TASK STATEMENT
Each line containing the string "round" should be copied out of the entries.

Collection entries

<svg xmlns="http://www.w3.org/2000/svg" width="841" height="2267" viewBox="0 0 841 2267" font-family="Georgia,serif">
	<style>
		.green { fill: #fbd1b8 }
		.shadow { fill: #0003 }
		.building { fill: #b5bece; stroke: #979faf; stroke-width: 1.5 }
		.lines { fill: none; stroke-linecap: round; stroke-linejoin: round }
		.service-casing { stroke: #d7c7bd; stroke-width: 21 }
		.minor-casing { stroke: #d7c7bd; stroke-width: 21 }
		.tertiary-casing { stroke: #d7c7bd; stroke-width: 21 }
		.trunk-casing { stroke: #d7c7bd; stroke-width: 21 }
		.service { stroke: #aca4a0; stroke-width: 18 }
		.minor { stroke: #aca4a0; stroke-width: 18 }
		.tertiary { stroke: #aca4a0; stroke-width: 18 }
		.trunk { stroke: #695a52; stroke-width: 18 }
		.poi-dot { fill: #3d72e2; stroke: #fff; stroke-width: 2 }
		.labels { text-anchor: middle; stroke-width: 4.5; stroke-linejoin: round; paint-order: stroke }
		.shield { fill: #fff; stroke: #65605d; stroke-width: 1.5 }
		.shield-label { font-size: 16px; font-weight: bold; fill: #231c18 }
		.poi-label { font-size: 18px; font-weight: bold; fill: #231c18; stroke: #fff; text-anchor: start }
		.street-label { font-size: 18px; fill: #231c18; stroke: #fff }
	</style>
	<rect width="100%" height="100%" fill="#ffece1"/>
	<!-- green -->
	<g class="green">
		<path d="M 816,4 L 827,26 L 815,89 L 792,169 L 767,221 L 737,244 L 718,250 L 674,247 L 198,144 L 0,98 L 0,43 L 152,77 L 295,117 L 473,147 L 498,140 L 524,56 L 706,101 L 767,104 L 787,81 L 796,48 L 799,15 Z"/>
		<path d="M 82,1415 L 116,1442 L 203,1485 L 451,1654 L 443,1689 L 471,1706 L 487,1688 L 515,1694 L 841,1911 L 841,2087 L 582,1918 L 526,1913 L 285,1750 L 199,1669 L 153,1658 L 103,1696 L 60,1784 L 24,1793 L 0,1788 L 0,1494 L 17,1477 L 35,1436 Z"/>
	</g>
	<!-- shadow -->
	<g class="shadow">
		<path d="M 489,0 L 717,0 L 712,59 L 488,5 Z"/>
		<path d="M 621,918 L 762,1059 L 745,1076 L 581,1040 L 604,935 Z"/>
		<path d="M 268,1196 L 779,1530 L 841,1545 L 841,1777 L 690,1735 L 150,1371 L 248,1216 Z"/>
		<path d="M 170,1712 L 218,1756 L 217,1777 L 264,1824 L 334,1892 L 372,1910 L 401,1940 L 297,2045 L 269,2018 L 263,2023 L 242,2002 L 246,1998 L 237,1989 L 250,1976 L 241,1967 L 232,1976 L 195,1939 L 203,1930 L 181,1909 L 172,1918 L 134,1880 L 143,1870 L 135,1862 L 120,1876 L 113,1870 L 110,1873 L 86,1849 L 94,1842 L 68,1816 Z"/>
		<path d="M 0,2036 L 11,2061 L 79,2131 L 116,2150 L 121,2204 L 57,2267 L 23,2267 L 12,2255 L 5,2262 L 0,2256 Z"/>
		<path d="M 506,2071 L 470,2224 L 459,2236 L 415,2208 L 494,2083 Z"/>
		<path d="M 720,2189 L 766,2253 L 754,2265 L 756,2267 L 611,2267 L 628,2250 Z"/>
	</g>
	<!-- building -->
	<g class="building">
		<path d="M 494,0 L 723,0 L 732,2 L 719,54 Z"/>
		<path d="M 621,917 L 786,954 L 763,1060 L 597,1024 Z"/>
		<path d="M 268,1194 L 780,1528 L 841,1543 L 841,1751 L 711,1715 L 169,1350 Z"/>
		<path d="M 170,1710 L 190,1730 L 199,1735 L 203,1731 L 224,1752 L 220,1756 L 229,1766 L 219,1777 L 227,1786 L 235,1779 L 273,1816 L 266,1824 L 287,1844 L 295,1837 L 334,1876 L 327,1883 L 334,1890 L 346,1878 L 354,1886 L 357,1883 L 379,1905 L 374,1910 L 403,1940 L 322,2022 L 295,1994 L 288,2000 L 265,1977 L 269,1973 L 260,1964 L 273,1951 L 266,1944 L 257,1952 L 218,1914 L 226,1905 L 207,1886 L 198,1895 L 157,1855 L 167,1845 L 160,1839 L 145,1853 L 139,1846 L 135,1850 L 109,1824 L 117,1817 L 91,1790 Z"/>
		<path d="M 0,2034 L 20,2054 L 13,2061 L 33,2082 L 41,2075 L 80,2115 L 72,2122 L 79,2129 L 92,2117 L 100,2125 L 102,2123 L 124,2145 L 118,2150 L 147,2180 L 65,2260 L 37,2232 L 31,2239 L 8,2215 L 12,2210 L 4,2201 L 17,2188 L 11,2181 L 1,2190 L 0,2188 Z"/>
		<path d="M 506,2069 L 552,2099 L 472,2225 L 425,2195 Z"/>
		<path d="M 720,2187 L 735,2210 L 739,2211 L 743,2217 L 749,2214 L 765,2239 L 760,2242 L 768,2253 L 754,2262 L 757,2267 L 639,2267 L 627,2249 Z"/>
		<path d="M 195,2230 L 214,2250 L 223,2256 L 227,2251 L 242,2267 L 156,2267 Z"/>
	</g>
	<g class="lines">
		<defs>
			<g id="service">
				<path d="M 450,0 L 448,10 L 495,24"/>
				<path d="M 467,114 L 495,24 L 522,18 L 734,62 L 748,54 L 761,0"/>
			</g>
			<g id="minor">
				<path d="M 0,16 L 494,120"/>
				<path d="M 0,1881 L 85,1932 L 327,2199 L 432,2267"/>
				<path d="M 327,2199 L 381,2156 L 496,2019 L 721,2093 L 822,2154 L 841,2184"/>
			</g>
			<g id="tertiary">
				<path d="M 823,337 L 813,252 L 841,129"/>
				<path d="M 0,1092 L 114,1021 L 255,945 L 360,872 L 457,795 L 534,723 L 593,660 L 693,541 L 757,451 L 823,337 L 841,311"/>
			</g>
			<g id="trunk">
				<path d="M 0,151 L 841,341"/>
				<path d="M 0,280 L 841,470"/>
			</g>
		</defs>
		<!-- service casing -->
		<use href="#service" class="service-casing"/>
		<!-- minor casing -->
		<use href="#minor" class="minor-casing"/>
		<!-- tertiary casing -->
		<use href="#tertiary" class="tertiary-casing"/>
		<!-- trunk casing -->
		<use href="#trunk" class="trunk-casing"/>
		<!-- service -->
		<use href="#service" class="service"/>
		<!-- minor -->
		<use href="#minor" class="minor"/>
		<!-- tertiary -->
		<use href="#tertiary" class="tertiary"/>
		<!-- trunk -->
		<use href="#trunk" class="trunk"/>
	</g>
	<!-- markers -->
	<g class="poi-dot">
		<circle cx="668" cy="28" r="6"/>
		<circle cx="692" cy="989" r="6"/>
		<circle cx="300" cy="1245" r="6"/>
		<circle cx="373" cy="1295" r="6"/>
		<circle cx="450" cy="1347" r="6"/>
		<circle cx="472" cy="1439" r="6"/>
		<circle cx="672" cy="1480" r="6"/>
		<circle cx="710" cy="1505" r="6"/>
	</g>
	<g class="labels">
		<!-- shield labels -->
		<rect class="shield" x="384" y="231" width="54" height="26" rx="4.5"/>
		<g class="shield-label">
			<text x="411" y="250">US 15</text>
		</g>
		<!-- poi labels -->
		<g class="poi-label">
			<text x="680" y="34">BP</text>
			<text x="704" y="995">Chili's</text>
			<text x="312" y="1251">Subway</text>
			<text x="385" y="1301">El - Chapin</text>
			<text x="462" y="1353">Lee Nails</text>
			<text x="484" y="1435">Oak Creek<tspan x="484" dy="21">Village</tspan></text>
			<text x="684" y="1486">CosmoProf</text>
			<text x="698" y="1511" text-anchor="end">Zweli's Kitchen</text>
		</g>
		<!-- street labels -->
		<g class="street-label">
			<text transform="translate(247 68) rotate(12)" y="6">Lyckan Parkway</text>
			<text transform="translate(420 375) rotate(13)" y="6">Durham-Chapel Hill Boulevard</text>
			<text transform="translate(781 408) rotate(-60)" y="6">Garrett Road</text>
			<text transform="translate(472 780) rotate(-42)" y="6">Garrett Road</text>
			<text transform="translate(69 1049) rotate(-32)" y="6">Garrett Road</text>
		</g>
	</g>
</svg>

ANSWER TO THIS PROBLEM
		.lines { fill: none; stroke-linecap: round; stroke-linejoin: round }
		.labels { text-anchor: middle; stroke-width: 4.5; stroke-linejoin: round; paint-order: stroke }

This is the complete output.